§ **What needs to be done**
Lines below starting with the line with "fx_px: 1210" and going on through the line with "focal_mm: 40" must be output exactly; the rest of the records must be left out.

§ **Data**
◇ ◇ ◇

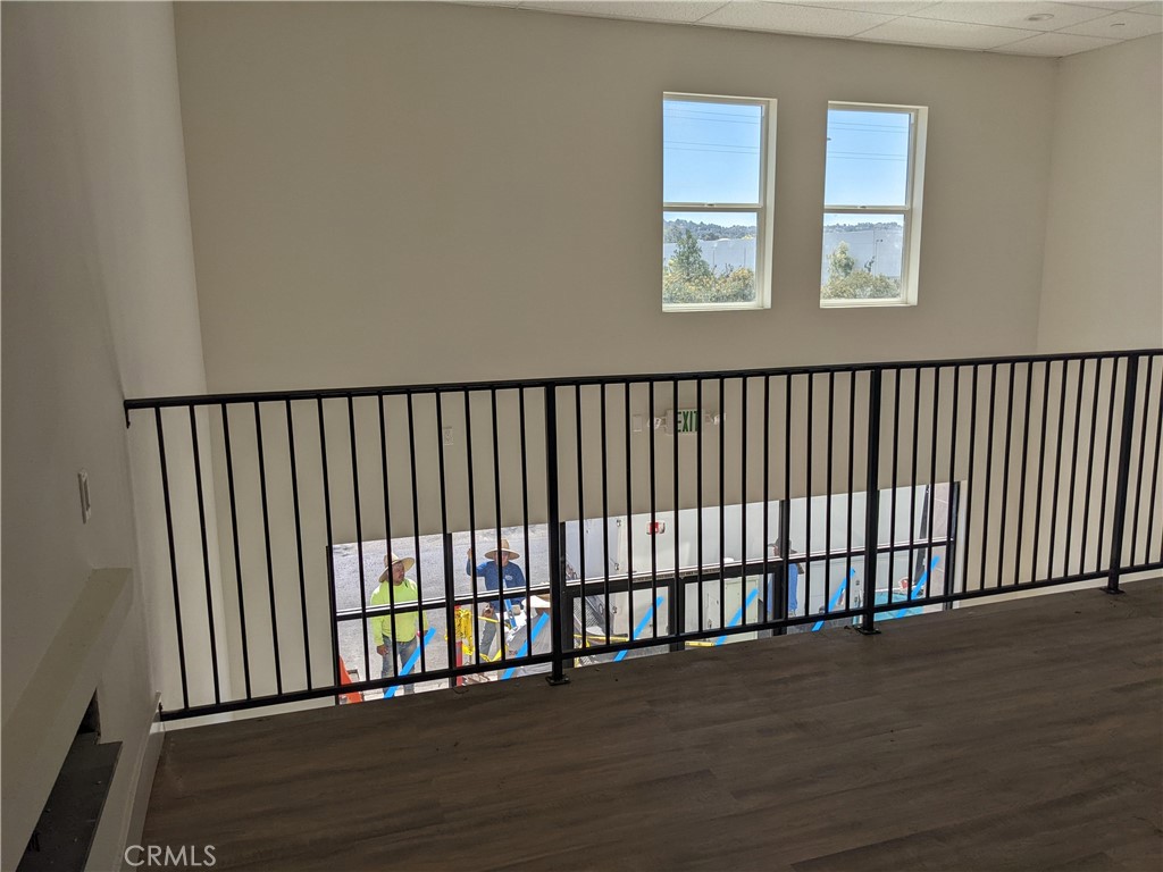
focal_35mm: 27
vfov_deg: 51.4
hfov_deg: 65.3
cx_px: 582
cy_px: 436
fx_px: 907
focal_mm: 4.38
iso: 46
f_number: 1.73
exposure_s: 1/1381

◇ ◇ ◇

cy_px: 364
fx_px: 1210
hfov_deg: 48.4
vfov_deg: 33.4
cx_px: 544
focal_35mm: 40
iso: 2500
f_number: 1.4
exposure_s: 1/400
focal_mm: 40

◇ ◇ ◇

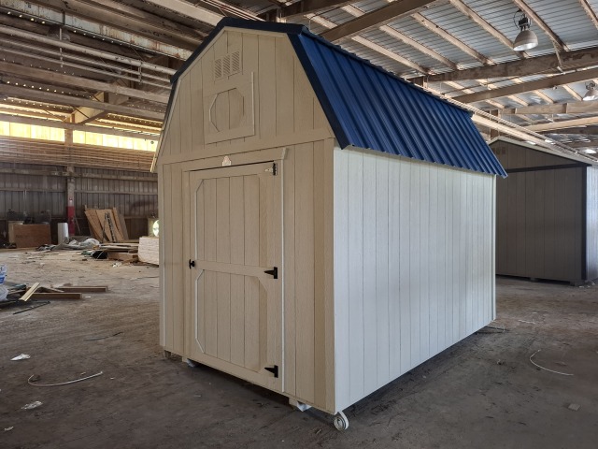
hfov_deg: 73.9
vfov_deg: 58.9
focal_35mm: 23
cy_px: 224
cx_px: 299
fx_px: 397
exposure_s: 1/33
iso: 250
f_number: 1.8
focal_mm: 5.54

◇ ◇ ◇

§ **Reply to the task**
fx_px: 1210
hfov_deg: 48.4
vfov_deg: 33.4
cx_px: 544
focal_35mm: 40
iso: 2500
f_number: 1.4
exposure_s: 1/400
focal_mm: 40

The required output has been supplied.